Your answer must be the lines from the top of the listing below through the line that holds "recolor,plecak (brązowy),(590 242", retyped exactly, with no pictures.

START The records

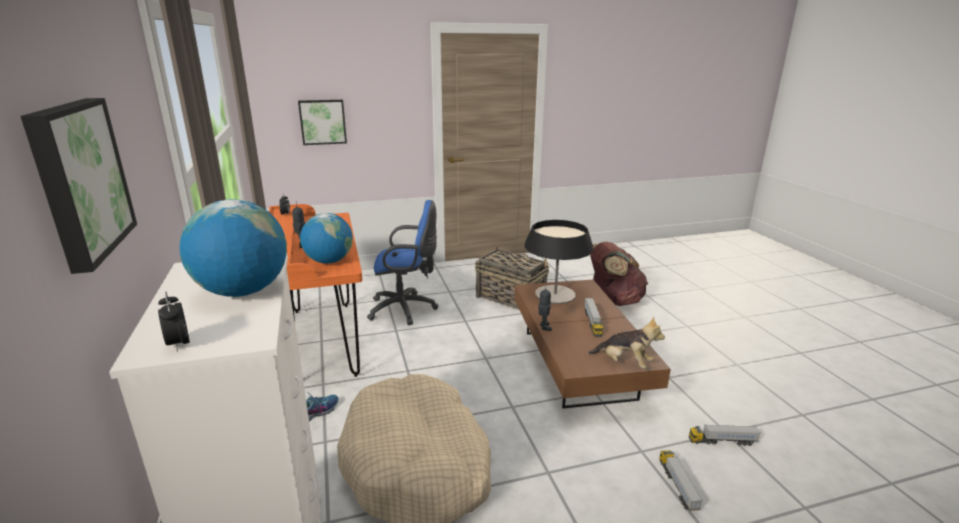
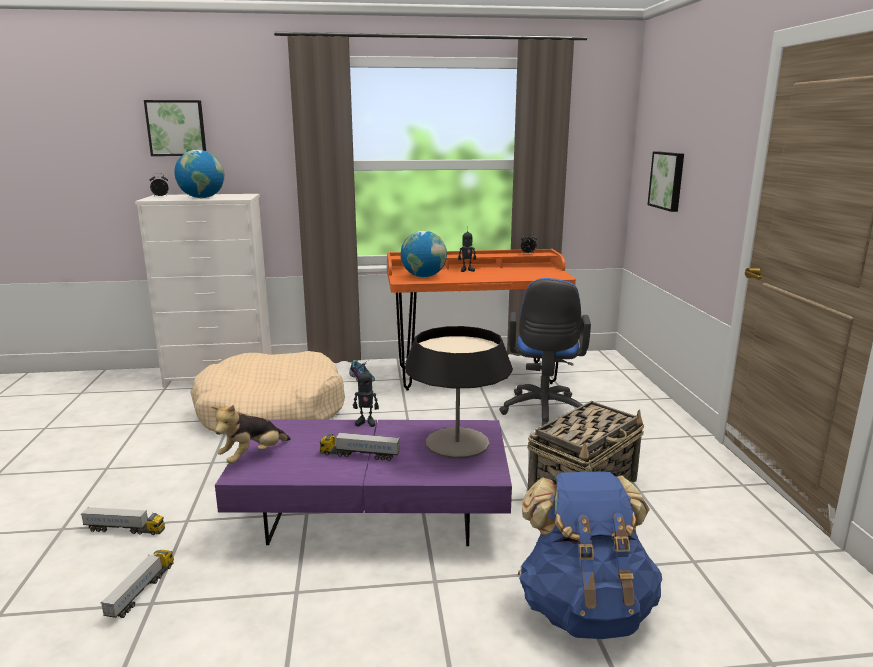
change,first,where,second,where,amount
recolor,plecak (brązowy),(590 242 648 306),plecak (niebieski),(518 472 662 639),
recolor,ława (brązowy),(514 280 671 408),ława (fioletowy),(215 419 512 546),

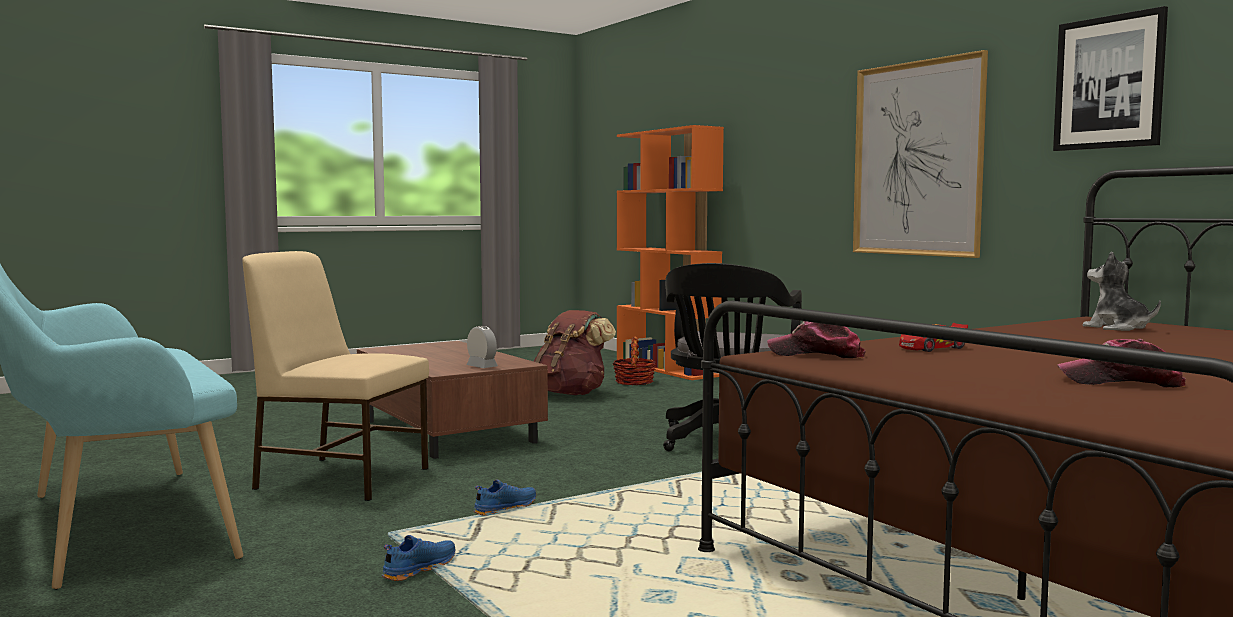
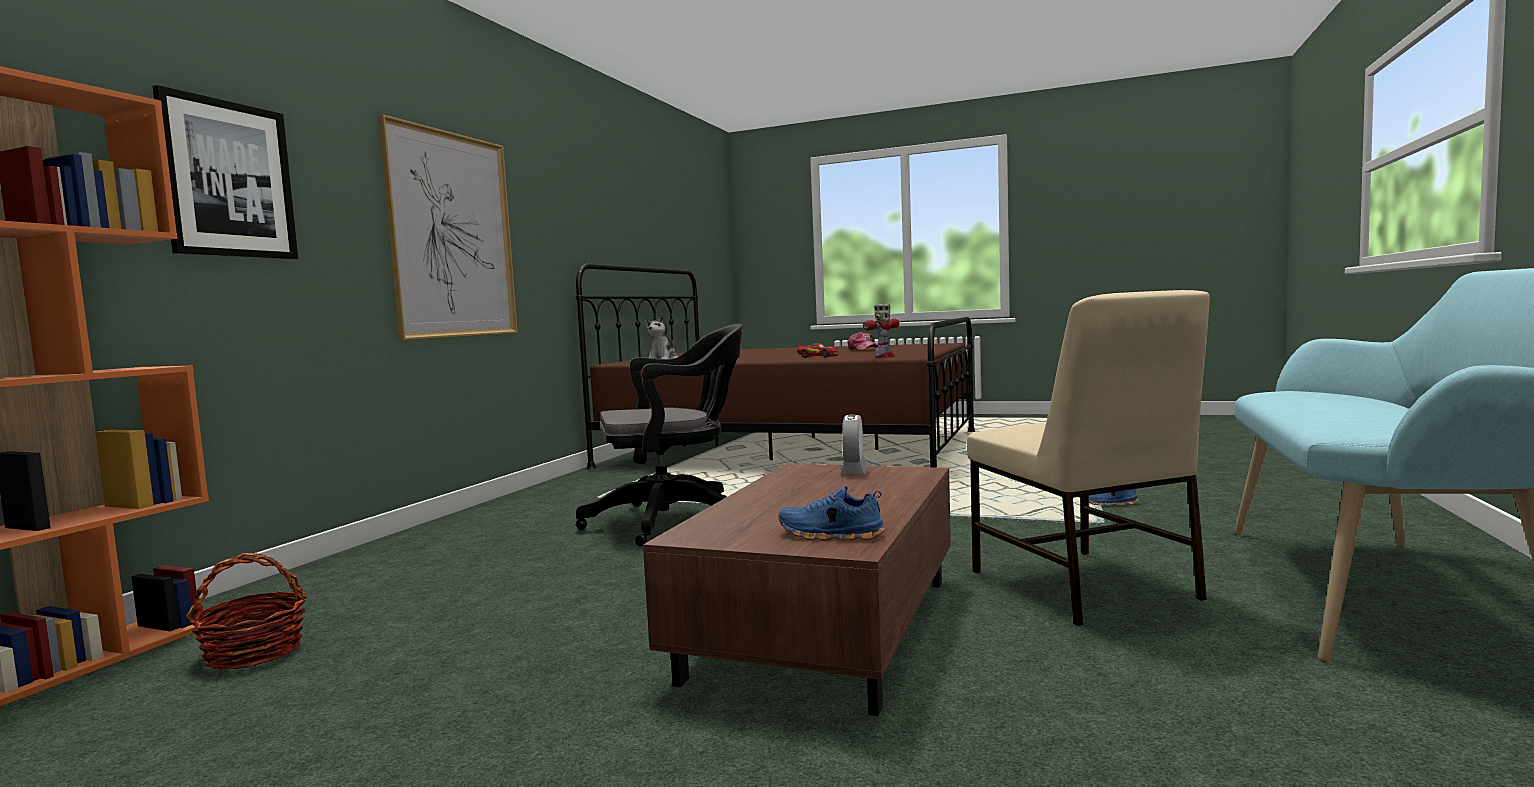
change,first,where,second,where,amount
move,obraz,(1053 6 1168 151),,(153 85 298 259),
delete,plecak (brązowy),(533 310 616 395),,,
replace,czapka z daszkiem,(767 321 866 358),robot zabawkowy,(863 304 899 358),
move,but (niebieski),(473 479 536 516),,(778 486 886 540),

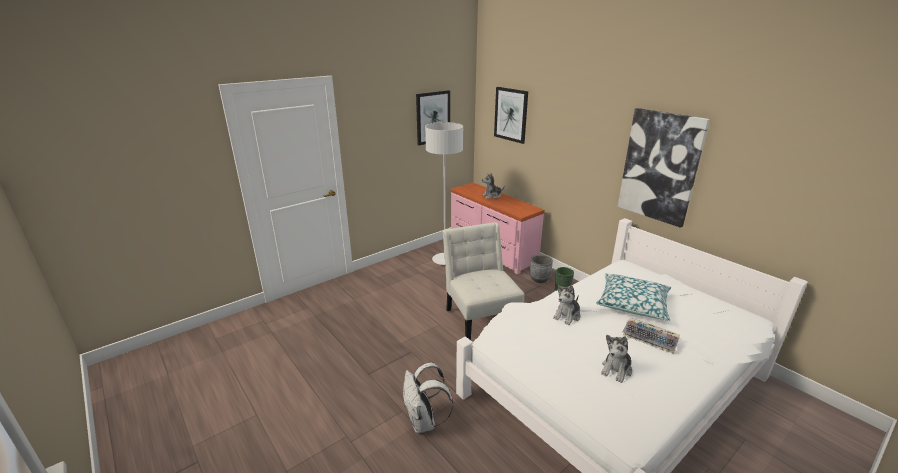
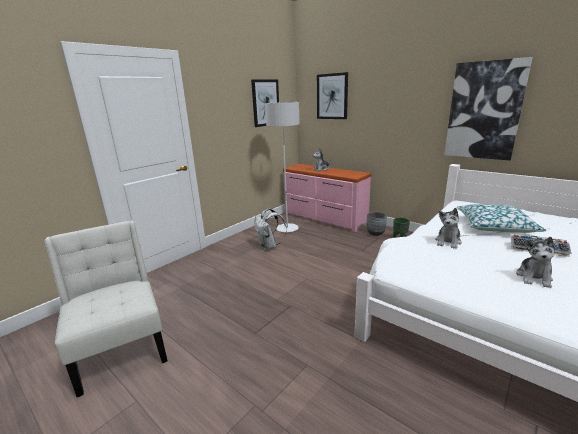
change,first,where,second,where,amount
move,krzesło (biały),(443 222 524 340),,(45 220 168 397),
move,plecak (biały),(403 362 453 433),,(255 209 287 250),

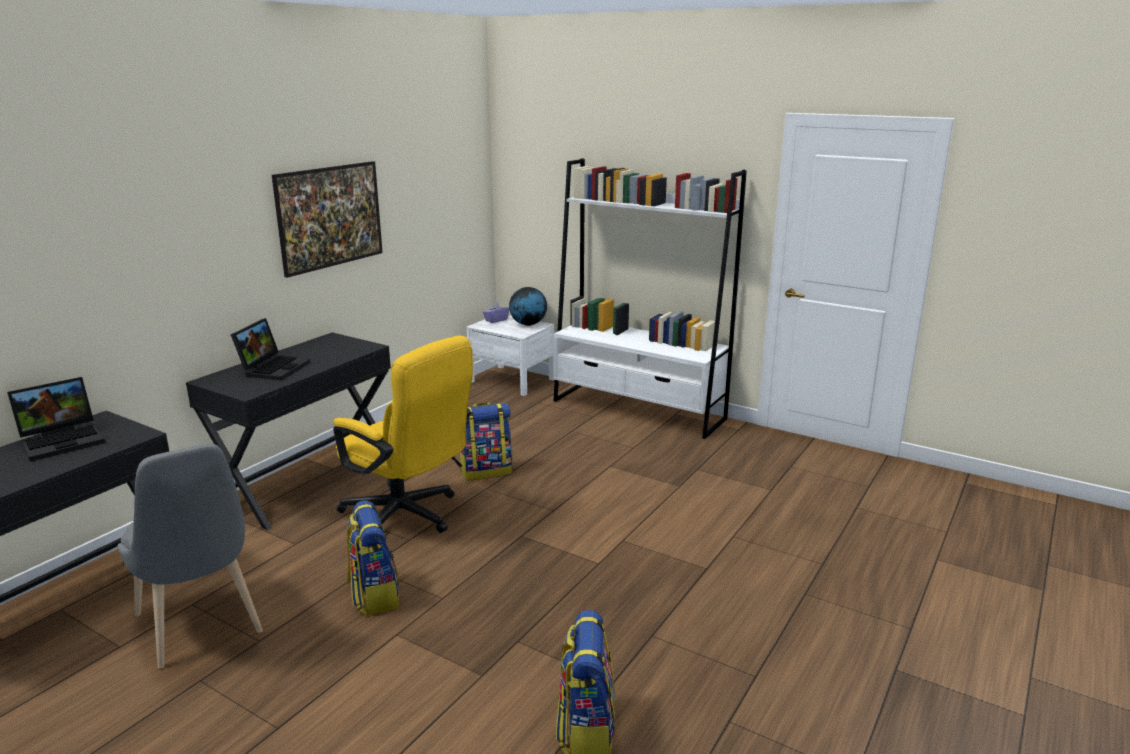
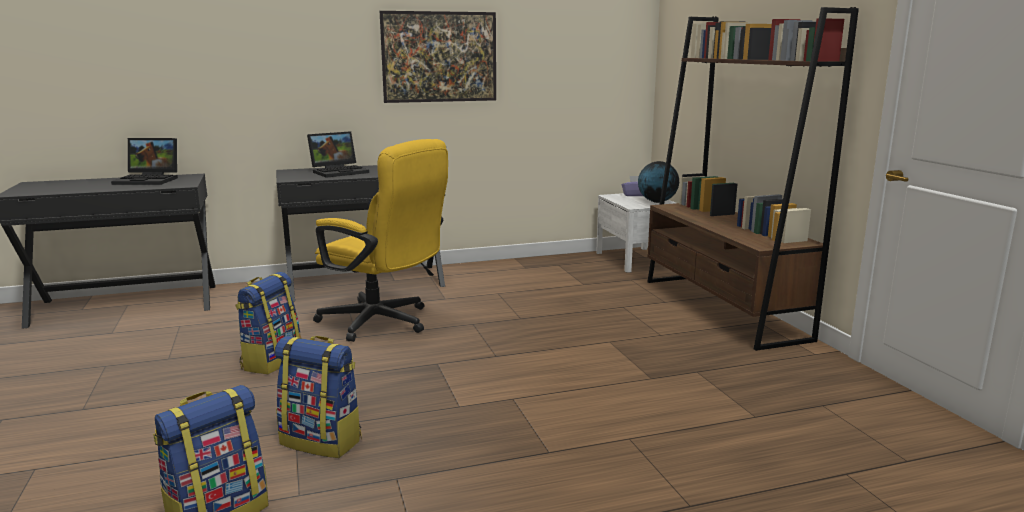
change,first,where,second,where,amount
recolor,regał (biały),(554 158 747 439),regał (brązowy),(647 7 859 351),
rotate,krzesło biurowe (żółty),(333 336 473 533),,(313 139 448 342),45 degrees counterclockwise
move,plecak,(460 402 512 480),,(275 336 362 458),
delete,krzesło (szary),(117 443 263 669),,,

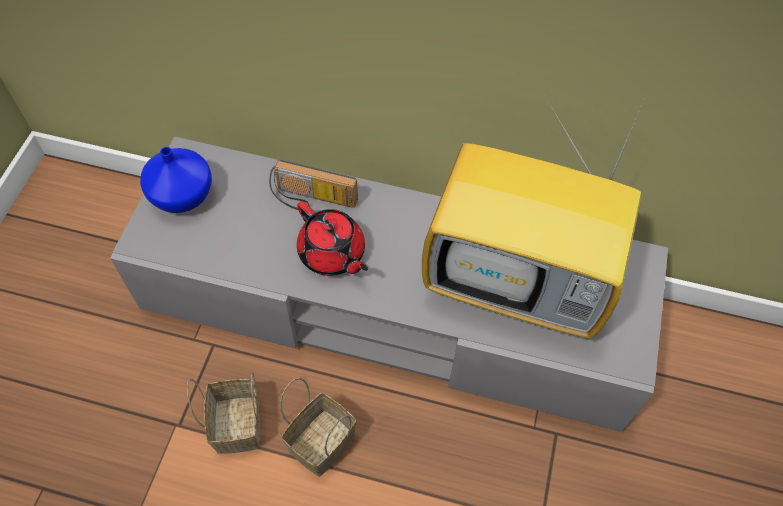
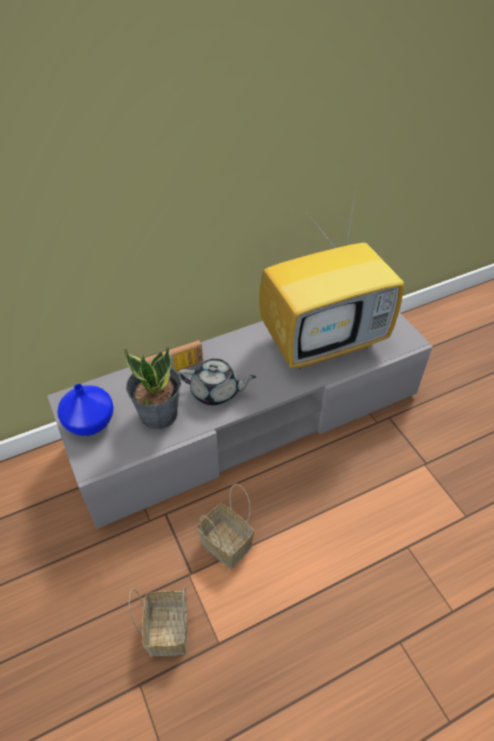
change,first,where,second,where,amount
recolor,imbryk (czerwony),(297 201 368 276),imbryk (szary),(178 359 256 406),
move,koszyk,(280 378 357 477),,(129 586 188 656),
insert,,,roślina doniczkowa,(124 346 181 429),

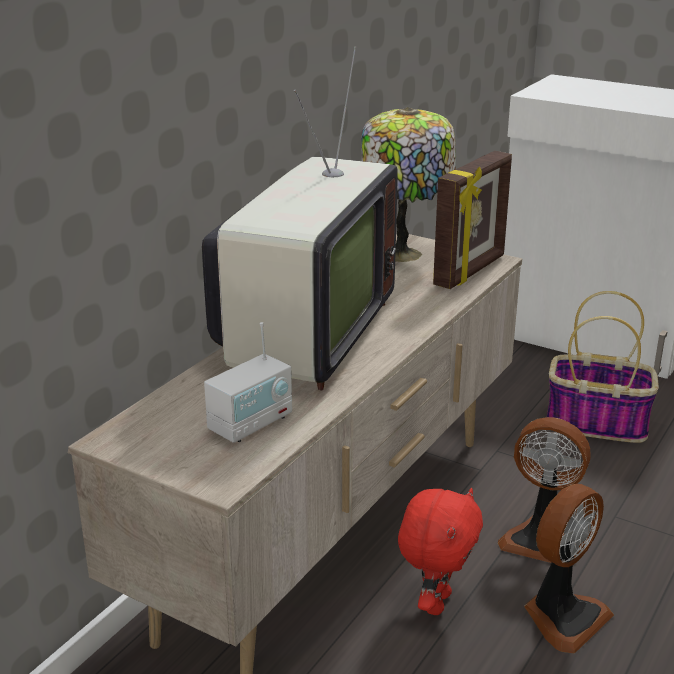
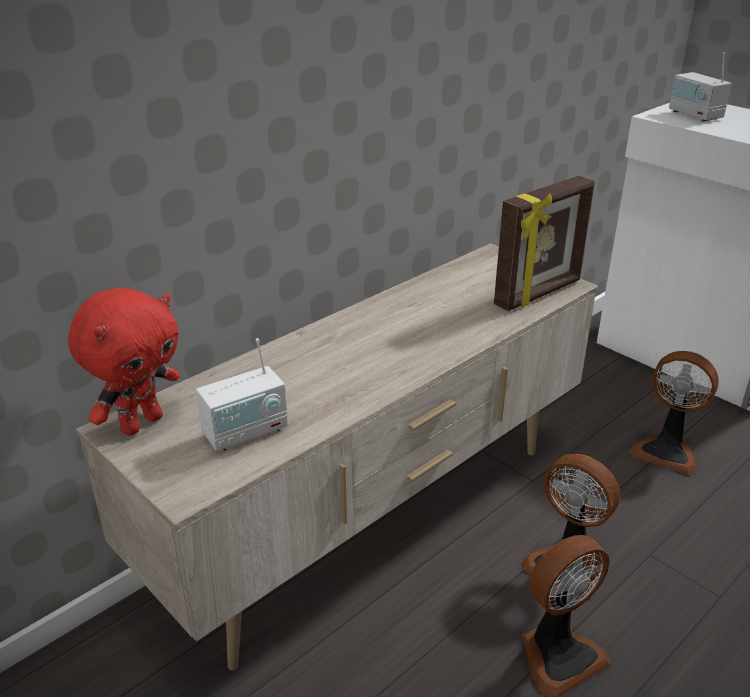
change,first,where,second,where,amount
delete,telewizor,(202 46 398 391),,,
delete,lampa stołowa,(361 107 456 262),,,
replace,koszyk,(547 291 659 443),wentylator,(630 351 719 475),
move,pluszak (czerwony),(398 488 483 615),,(68 287 180 436),
insert,,,radio,(669 52 732 122),

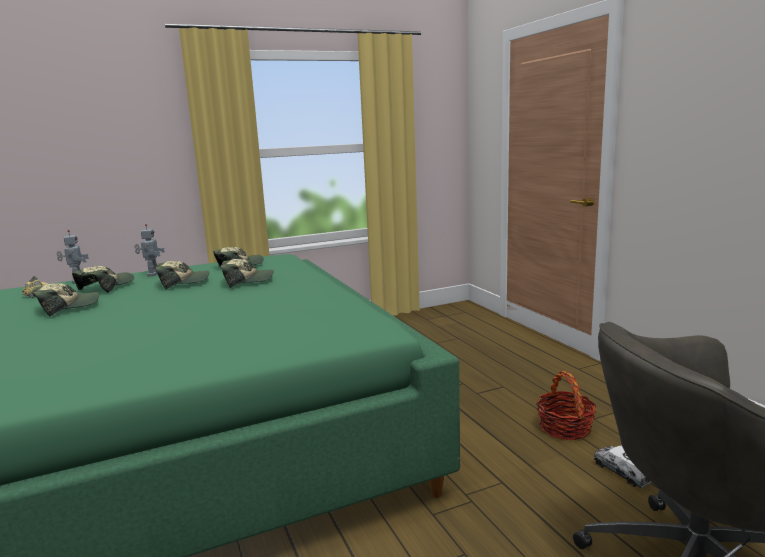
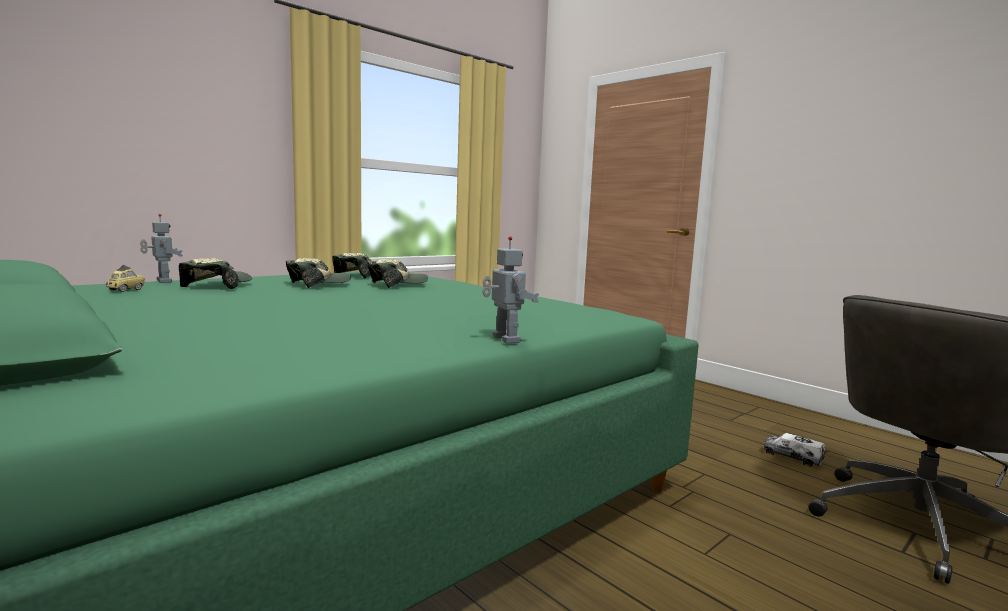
change,first,where,second,where,amount
move,robot zabawkowy,(135 224 165 276),,(482 236 539 344),
delete,czapka z daszkiem,(32 283 99 317),,,
delete,koszyk,(536 371 596 440),,,

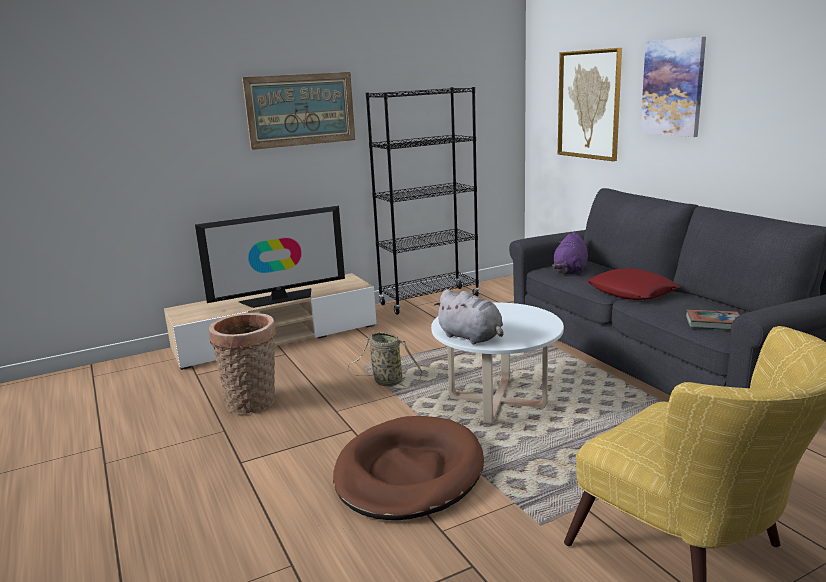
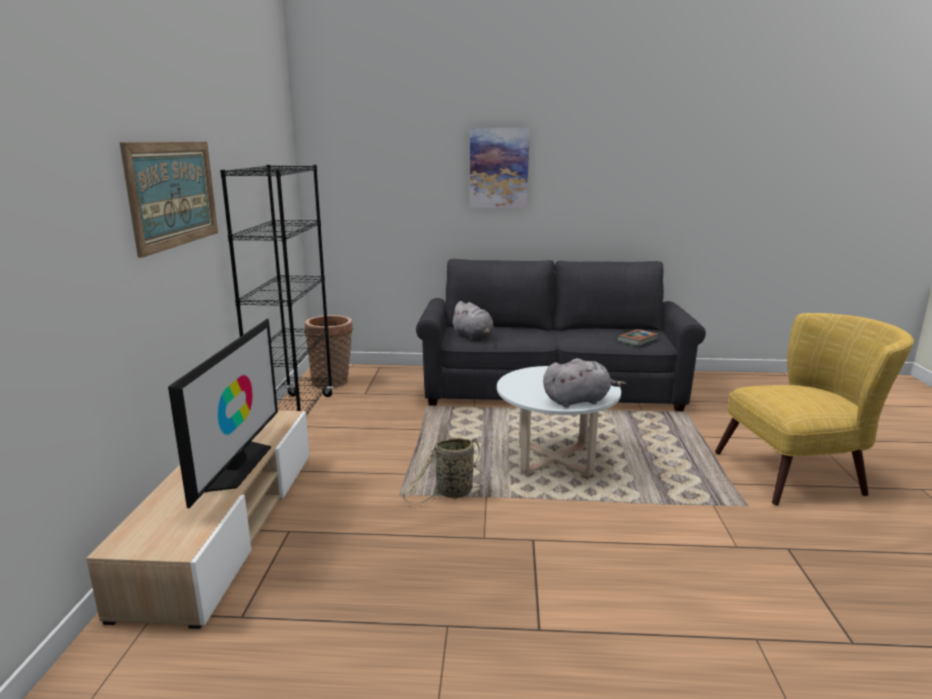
change,first,where,second,where,amount
delete,obraz,(558 48 622 161),,,
recolor,pluszak (fioletowy),(552 232 588 275),pluszak (szary),(450 301 494 340),
delete,poduszka (czerwony),(587 268 680 300),,,
move,koszyk,(209 313 276 415),,(305 315 353 389),
delete,legowisko (brązowy),(333 416 484 520),,,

END The records

* _Solution to the exercise_:
change,first,where,second,where,amount
recolor,plecak (brązowy),(590 242 648 306),plecak (niebieski),(518 472 662 639),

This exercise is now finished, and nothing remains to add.